A fresh start

September has arrived!  I have a bit of a love/hate relationship with September.  I’m reluctant to let go of the more relaxed pace of life I’ve been enjoying through July and August.  On the other hand, I know deep down I’m ready for a fresh start.  I’m ready to get back into more routine and the rhythm of the teaching year.

A few weeks back, I took a long bike ride down Red River Drive.  The intention was not “a trip down memory lane”, but that’s what ended up happening.  In the spring of 1997, the Red River valley experienced what was later dubbed ‘the flood of the century’.  It was, in fact, the worst flooding since 1852.  At its peak, around 26,000 Manitoba residents were evacuated from their homes and the river was being called “the Red Sea”  – 710 square miles of southern Manitoba were under water.  You can read more about the flood here.  Winnipeg sustained minimal damage compared to many other communities due to the floodway  which diverts river water around the city.  We have Duff Roblin to thank for this engineering marvel which has protected Winnipeg numerous times since its construction.  My family and I lived inside the floodway and Winnipeg’s perimeter highway at the time; we were in no immediate danger.  Still, a sense of foreboding permeated daily newscasts particularly after the flooding and fires in Grand Forks, North Dakota.

My bike ride that July day took me into flood territory.  Oh, now it’s quite high and dry!  But there are still things that point back to 1997.  Many homes along that stretch of road are now surrounded by ring dikes with a driveway opening that can be easily closed up with sandbags if necessary.  They seemed to be mostly on the west side of the road, away from the river.  On the east side of the road, the river side, I occasionally rode past driveways leading nowhere.  I don’t know for sure, but I suspect that these driveways once led to homes whose owners chose not to rebuild after the ’97 flood.  Maybe there was too much damage or too many bad memories.  Rebuilding could have been physically and emotionally overwhelming.  It was easier to move on – to get a fresh start somewhere else.

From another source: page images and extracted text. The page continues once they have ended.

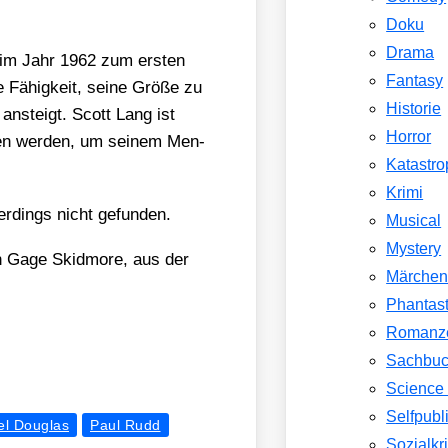
Doku
Drama
r im Jahr 1962 zum ers­ten
Fantasy
 Fähig­keit, sei­ne Grö­ße zu
Historie
al ansteigt. Scott Lang ist
Horror
den wer­den, um sei­nem Men­
Katastr
Krimi
ler­dings nicht gefun­den.
Musical
Mystery
Gage Skid­mo­re, aus der
Märche
Phantast
Romanz
Sachbu
Science 
Selfpubl
el Douglas
Paul Rudd
Sozialkri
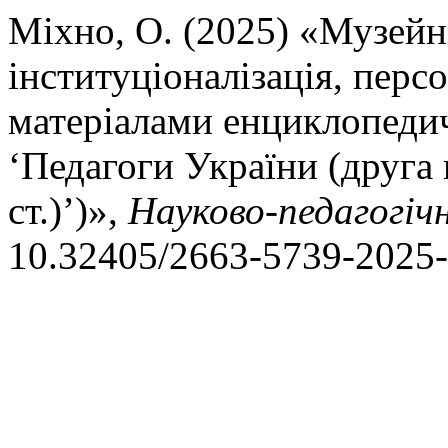
Міхно, О. (2025) «Музейна
інституціоналізація, персо
матеріалами енциклопедич
‘Педагоги України (друга
ст.)’)»,
Науково-педагогічн
10.32405/2663-5739-2025-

I’ve been thinking about all this in relation to hymn singing and worship.  I think there are hymns that have ring dikes around them.  We treat them a little like the line in the old Sunday school song, “I shall not be, I shall not be moved.”  Those hymns become hallowed and I’m not sure they all deserve that pedestal.  (I’m not going to name any; they’ll be unique to each congregation.)  Like the homes on the river side, maybe it’s time to let go, to move on and get a fresh start.  Is there a hymn that you think of as a ‘fresh start’?